Hi I need help to prove the correctness of a recursive algorithm.
It works like this, it takes an input array A with the size of the array being a power of 4.
The algorithm is defined like this:
sort(array):
Base case:
if n <= 4, then directly sort the input array using insertionsort and return the sorted array.
Recursive call 1: recursively sort the first 3/4ths of the array
Recursive call 2: recursively sort the upper 2/3 of the previously sorted 3/4ths with the unsorted 1/4th
Recursive call 3: recursively sort the lower 1/3 of the first recursive call with the sorted lower 2/3 of the 2nd recursive call
return the sorted output of recursive call 3 and append the upper 1/3 of the 2nd recursive call
I'm supposed to do this with induction.
My attempt:
I can reason that the order of the sorts will give a correct output since after the first recursive sort, the lowest values of the first 3/4ths are stored in the lowest 1/4th, then after the 2nd recursive sort, the biggest values will be stored in the upper 1/4th of its output, then in the third recursive sort we correctly sort the lower values, and finally return the correctly sorted lower values with the correctly sorted higher ones appended to its end.

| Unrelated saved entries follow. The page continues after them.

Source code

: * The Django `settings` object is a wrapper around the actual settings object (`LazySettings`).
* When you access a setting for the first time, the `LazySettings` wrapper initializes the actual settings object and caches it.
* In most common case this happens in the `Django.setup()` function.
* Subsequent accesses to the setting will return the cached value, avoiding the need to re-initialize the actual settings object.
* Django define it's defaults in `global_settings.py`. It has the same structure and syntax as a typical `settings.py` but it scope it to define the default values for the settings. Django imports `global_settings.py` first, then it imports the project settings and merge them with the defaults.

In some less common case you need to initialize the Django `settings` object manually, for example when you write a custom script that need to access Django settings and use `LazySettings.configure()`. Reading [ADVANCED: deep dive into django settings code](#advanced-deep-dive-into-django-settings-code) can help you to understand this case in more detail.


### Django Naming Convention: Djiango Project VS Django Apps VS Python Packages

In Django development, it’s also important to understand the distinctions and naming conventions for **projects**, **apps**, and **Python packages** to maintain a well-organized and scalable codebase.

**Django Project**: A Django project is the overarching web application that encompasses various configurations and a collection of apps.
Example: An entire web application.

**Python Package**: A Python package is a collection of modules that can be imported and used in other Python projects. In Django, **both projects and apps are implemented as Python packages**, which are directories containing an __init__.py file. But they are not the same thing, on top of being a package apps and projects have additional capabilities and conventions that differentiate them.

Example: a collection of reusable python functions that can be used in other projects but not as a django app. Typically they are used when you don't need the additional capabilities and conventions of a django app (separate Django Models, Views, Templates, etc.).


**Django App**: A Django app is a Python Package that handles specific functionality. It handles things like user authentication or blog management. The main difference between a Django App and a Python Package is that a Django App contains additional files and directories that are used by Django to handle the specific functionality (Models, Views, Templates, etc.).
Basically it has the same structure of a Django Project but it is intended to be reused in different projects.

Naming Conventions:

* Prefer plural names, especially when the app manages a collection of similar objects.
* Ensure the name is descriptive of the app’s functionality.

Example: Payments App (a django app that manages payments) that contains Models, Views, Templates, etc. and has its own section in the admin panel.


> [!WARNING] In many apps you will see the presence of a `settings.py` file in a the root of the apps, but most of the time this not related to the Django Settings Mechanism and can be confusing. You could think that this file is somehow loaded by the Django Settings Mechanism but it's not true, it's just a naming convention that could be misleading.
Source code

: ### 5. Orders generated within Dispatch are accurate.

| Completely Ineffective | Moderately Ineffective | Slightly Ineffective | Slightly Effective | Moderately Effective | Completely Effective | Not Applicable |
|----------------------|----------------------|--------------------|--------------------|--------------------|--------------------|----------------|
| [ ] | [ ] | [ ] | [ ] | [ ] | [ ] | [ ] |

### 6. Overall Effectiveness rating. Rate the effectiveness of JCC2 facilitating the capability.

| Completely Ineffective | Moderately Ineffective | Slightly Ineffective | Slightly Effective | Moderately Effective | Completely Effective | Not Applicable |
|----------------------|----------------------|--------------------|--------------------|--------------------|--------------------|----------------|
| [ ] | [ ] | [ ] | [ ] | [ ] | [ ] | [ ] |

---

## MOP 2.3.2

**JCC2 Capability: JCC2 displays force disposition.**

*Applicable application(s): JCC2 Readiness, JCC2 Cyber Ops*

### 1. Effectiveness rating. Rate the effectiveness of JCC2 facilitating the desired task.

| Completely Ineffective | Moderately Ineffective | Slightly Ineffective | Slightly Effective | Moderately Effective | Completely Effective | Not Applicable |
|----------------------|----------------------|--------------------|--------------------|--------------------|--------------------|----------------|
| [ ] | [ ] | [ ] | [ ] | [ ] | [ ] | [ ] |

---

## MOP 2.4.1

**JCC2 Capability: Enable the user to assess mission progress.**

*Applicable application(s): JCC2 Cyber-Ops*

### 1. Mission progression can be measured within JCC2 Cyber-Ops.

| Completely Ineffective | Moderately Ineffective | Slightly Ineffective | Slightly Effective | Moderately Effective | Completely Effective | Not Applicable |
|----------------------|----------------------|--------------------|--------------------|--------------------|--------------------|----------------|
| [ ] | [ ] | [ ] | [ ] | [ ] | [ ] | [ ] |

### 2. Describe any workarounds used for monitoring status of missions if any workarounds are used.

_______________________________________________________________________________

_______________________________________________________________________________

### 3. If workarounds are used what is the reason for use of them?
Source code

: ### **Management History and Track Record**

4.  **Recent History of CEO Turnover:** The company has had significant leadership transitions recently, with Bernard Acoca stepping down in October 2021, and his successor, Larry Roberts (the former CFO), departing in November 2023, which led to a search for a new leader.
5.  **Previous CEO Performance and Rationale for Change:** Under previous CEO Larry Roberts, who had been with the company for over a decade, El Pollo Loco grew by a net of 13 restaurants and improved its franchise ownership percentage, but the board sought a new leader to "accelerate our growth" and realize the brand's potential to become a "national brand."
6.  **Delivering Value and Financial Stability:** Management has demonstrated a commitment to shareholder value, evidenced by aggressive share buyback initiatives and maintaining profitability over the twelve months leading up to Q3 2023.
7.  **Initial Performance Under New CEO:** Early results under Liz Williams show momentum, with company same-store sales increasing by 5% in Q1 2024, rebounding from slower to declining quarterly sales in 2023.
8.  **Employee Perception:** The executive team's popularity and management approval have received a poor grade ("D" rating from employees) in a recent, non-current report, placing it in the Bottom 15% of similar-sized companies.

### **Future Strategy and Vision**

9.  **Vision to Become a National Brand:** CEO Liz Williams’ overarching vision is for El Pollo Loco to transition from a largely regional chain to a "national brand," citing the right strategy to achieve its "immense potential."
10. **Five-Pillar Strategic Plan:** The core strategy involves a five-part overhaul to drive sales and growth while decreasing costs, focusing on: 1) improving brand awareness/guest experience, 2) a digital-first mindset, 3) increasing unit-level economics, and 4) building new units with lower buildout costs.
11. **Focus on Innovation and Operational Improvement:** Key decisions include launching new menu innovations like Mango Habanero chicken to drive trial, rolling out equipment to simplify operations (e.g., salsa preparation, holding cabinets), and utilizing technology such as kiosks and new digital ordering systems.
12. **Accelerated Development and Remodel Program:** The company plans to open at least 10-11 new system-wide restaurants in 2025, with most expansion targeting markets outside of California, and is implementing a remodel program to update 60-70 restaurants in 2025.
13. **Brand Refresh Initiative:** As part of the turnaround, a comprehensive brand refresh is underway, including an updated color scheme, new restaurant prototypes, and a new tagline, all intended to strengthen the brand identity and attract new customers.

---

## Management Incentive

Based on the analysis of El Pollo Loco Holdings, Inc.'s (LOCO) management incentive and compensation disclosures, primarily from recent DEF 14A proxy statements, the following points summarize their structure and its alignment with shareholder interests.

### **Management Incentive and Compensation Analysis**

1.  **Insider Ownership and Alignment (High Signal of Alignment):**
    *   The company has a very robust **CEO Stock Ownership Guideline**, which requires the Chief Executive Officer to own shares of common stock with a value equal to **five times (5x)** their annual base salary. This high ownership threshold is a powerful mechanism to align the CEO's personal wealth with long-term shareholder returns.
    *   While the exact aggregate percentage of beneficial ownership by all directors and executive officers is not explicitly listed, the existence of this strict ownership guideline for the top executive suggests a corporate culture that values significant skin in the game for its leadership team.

I think what I need to do is to prove with induction that the individual recursive sorts are correct, and then reason like I did above to prove that the whole algorithm is correct.
I am struggling to prove that the recursive sorts sort correctly.
My attempt at induction:
The array is obviously sorted for inputs <= 4, so when the input is 4^1 (base case), the algorithm correctly sorts the input array.
Now I assume that it works for 4^p, and try to prove that it works for when t = p+1 $$n = 4^t, p >= 1$$
It is bigger than 4, so it gets called on recursively, with its size reduced
$$3/4 * 4^t = 3 * 4^p$$
And now I don't know what to do.
Any help would be appreciated, thanks.